— Excerpted passage —
****

Saturday, October 14, 2006

Q&A with Frank Rich: Seeing The Decider as The Deceiver

By Mark Rahner
Seattle Times staff reporter

New York Times columnist Frank Rich is pugnacious on the op-ed page, but he's sure a genial lunch companion.

He allowed me to carry out an incursion of his side of the table with the mission of skewering a potato on his plate, without a single harangue or accusation. Maybe it was because I had an exit strategy — and because I'm not a player in George W. Bush's administration.

The former theater critic, 57, has been called "The Butcher of the Beltway" for skewering the president and the Iraq war. Rich was in Seattle on Monday promoting his new book on those subjects, "The Greatest Story Ever Sold — The Decline and Fall of Truth from 9/11 to Katrina" (Penguin,$25.95).

We were dining in the W Hotel — I didn't ask if the irony was intentional.

Q: How did your background in theater prepare you to write about politics?

****

— What you should do —
In the interview with Frank Rich, what nickname is he said to have been called for skewering the president and the Iraq war?

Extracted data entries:

****

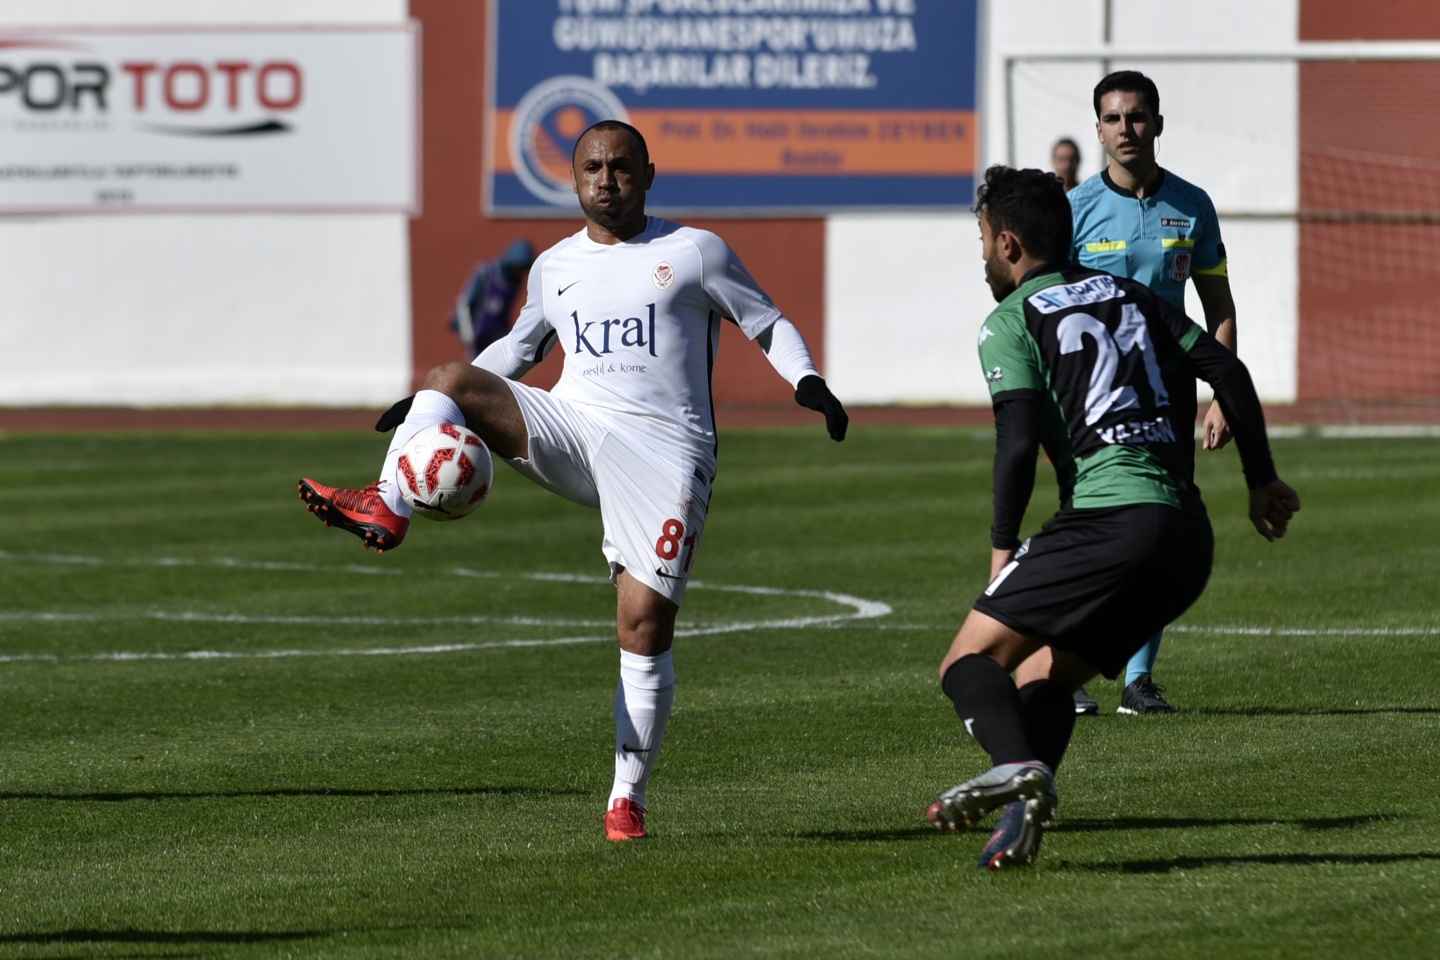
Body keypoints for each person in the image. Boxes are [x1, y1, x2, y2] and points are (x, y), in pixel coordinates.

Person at [297, 120, 849, 842]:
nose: (607, 179)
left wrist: (808, 381)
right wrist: (432, 405)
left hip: (665, 453)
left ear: (649, 174)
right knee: (449, 377)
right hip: (574, 426)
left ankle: (628, 797)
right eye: (592, 167)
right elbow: (519, 348)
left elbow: (767, 322)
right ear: (575, 178)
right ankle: (387, 504)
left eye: (621, 166)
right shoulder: (556, 267)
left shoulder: (694, 252)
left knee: (643, 625)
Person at [925, 165, 1298, 870]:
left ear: (1007, 244)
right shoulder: (1133, 295)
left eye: (981, 240)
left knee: (968, 661)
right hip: (1187, 539)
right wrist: (1261, 480)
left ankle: (1017, 769)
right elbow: (1230, 373)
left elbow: (1016, 443)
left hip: (1108, 520)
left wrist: (1003, 548)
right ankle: (1019, 819)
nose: (980, 257)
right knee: (1046, 676)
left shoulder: (1011, 319)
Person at [1063, 69, 1239, 716]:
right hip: (1092, 398)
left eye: (1136, 117)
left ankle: (1139, 679)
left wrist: (1222, 393)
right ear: (1099, 129)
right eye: (1112, 118)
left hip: (1169, 397)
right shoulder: (1076, 211)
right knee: (1091, 530)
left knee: (1162, 529)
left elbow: (1218, 307)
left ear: (1157, 124)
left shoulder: (1193, 205)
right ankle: (1072, 668)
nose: (1125, 129)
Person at [448, 237, 536, 360]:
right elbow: (464, 303)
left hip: (499, 336)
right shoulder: (485, 273)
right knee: (476, 372)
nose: (519, 272)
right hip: (479, 337)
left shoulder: (516, 281)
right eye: (518, 267)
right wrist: (467, 333)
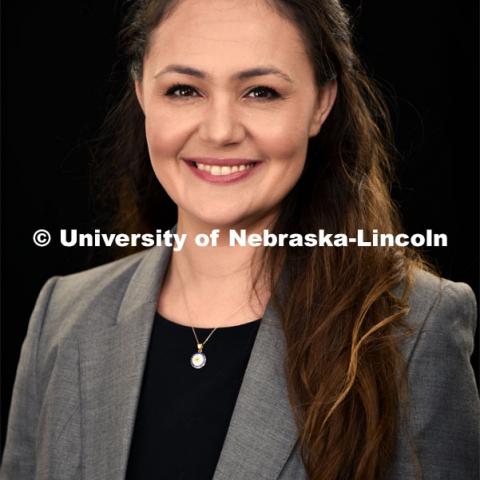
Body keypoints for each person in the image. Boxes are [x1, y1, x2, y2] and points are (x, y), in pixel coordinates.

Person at [1, 0, 478, 479]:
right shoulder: (62, 316)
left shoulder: (415, 327)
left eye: (261, 92)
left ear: (321, 104)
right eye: (184, 90)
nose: (221, 131)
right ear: (142, 93)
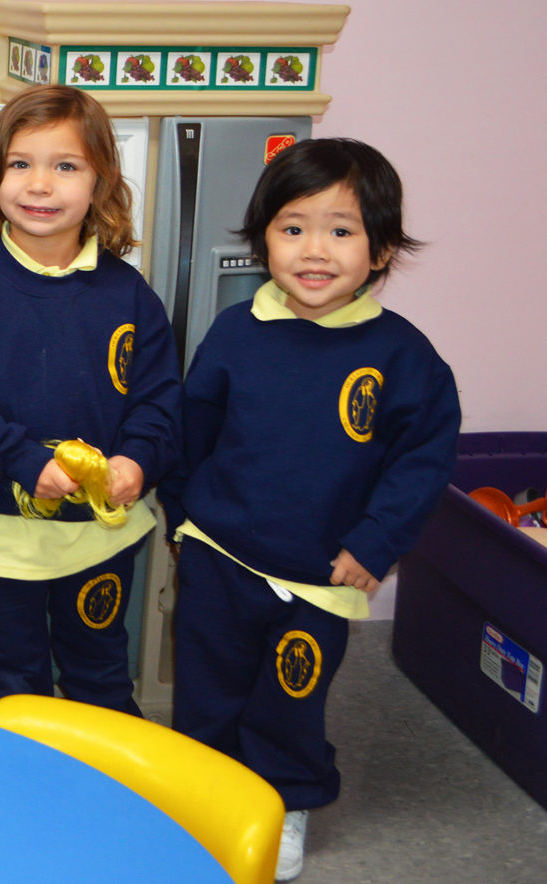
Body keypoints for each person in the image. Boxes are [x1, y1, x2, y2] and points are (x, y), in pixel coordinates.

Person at [158, 138, 459, 882]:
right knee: (206, 691)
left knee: (288, 701)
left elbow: (419, 463)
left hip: (323, 576)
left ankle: (282, 804)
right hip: (220, 559)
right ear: (264, 238)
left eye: (341, 230)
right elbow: (192, 428)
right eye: (293, 228)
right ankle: (203, 796)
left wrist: (375, 544)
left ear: (382, 249)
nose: (314, 250)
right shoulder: (236, 332)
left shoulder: (403, 358)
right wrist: (184, 515)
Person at [0, 84, 179, 717]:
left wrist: (138, 461)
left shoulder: (130, 294)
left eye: (66, 166)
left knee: (102, 677)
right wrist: (29, 463)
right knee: (12, 681)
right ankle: (17, 805)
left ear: (100, 184)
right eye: (21, 164)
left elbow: (160, 400)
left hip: (103, 541)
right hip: (5, 540)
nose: (40, 184)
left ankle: (108, 803)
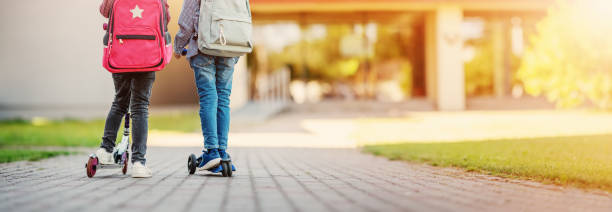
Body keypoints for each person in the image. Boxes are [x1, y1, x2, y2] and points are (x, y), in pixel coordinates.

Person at [95, 0, 171, 178]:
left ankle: (106, 150)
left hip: (121, 52)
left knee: (120, 101)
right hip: (148, 53)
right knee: (140, 107)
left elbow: (104, 11)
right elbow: (165, 18)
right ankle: (138, 162)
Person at [174, 0, 240, 170]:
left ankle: (211, 151)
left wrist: (179, 46)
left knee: (209, 98)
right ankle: (222, 152)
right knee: (223, 99)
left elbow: (187, 20)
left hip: (204, 46)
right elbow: (241, 17)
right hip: (229, 48)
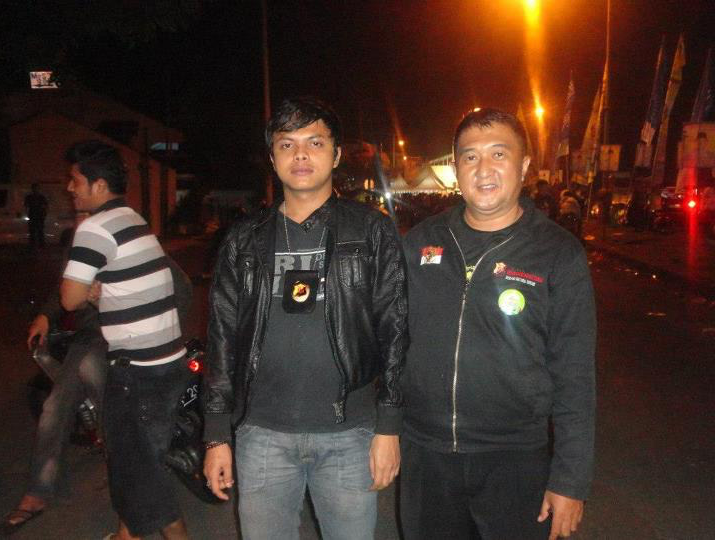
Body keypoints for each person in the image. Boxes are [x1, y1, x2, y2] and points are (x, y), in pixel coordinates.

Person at [202, 97, 407, 540]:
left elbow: (395, 328)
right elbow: (221, 336)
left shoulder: (370, 230)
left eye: (315, 143)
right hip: (261, 433)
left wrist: (389, 425)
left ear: (336, 155)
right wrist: (216, 435)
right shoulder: (243, 239)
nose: (300, 154)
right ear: (272, 157)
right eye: (286, 144)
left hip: (350, 433)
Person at [400, 108, 596, 540]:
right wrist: (386, 428)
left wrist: (570, 479)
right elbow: (393, 344)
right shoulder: (420, 242)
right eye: (470, 157)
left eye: (498, 154)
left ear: (524, 166)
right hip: (427, 455)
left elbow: (575, 374)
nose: (483, 168)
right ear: (456, 168)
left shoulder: (558, 253)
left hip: (516, 459)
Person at [59, 140, 190, 540]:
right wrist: (98, 292)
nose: (69, 187)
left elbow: (69, 298)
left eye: (75, 180)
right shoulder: (132, 218)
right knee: (139, 462)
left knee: (137, 470)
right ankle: (126, 536)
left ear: (98, 185)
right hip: (167, 362)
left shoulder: (94, 228)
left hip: (139, 371)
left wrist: (90, 290)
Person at [0, 289, 107, 535]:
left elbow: (179, 287)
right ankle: (38, 492)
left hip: (128, 335)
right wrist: (45, 315)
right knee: (53, 409)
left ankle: (128, 471)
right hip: (89, 339)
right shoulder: (81, 261)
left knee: (102, 391)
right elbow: (65, 290)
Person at [24, 183, 48, 248]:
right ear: (32, 189)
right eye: (34, 188)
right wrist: (27, 214)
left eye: (37, 188)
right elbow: (26, 207)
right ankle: (33, 245)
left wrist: (44, 214)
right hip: (32, 216)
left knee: (40, 231)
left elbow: (45, 206)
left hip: (39, 216)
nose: (35, 189)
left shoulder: (41, 197)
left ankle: (41, 245)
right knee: (32, 232)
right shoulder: (29, 197)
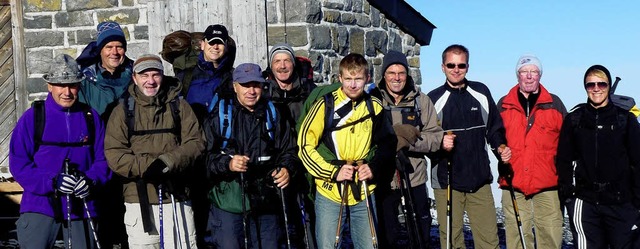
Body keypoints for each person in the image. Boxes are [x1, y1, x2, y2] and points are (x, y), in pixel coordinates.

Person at [9, 54, 111, 248]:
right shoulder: (33, 118)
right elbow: (19, 164)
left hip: (83, 205)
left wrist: (91, 180)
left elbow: (103, 159)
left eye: (72, 85)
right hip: (40, 204)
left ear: (79, 85)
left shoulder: (91, 117)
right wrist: (51, 182)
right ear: (49, 85)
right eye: (60, 85)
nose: (67, 92)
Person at [104, 54, 205, 248]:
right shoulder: (122, 111)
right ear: (134, 78)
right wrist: (148, 166)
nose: (150, 81)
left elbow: (196, 142)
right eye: (144, 75)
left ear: (162, 76)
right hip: (138, 199)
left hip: (176, 195)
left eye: (155, 75)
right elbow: (114, 154)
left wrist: (167, 162)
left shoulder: (179, 106)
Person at [298, 53, 396, 249]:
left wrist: (373, 168)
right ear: (340, 78)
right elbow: (304, 145)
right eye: (348, 79)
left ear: (367, 79)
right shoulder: (325, 105)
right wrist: (333, 172)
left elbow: (387, 143)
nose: (353, 85)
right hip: (330, 190)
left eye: (358, 79)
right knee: (329, 246)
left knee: (369, 245)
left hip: (364, 189)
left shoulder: (374, 106)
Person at [203, 63, 297, 249]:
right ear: (235, 86)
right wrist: (227, 164)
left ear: (263, 86)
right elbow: (203, 159)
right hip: (229, 203)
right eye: (245, 85)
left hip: (268, 202)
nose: (251, 91)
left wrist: (287, 169)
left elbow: (290, 150)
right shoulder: (220, 116)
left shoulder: (274, 113)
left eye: (255, 85)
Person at [427, 44, 510, 249]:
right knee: (452, 242)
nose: (456, 69)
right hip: (447, 182)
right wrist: (440, 144)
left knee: (489, 241)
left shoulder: (480, 92)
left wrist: (500, 147)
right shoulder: (434, 99)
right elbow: (425, 140)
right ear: (443, 67)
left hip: (479, 180)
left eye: (461, 65)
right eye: (451, 65)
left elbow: (494, 128)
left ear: (468, 66)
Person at [556, 65, 640, 248]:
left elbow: (637, 162)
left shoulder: (625, 120)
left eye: (601, 84)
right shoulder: (574, 120)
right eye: (591, 84)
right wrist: (569, 196)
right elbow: (563, 159)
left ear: (609, 86)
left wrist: (636, 203)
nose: (596, 89)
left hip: (621, 203)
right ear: (585, 87)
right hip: (585, 203)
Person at [369, 50, 443, 248]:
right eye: (391, 73)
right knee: (386, 236)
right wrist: (390, 142)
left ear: (407, 75)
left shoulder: (421, 101)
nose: (396, 78)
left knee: (420, 235)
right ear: (383, 75)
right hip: (382, 179)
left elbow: (436, 138)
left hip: (414, 177)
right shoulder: (372, 100)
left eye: (401, 73)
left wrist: (409, 142)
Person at [496, 55, 566, 249]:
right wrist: (499, 149)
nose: (529, 76)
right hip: (513, 181)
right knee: (517, 236)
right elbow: (494, 136)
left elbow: (568, 141)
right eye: (524, 72)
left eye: (533, 72)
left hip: (548, 183)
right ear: (517, 75)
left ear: (540, 75)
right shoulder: (503, 104)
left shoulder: (555, 104)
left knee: (550, 235)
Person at [264, 42, 317, 248]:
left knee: (308, 219)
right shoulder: (264, 92)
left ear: (294, 64)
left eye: (287, 60)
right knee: (279, 221)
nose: (282, 66)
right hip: (278, 165)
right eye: (277, 61)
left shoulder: (310, 91)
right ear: (271, 66)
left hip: (307, 164)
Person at [76, 21, 134, 120]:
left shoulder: (137, 76)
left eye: (119, 47)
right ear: (100, 51)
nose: (114, 52)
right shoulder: (85, 81)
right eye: (109, 47)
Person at [179, 24, 236, 121]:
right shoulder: (185, 77)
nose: (215, 47)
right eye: (211, 42)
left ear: (226, 46)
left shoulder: (234, 77)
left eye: (220, 43)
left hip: (223, 134)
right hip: (195, 134)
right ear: (202, 45)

****

— Written response —
"The Butcher of the Beltway"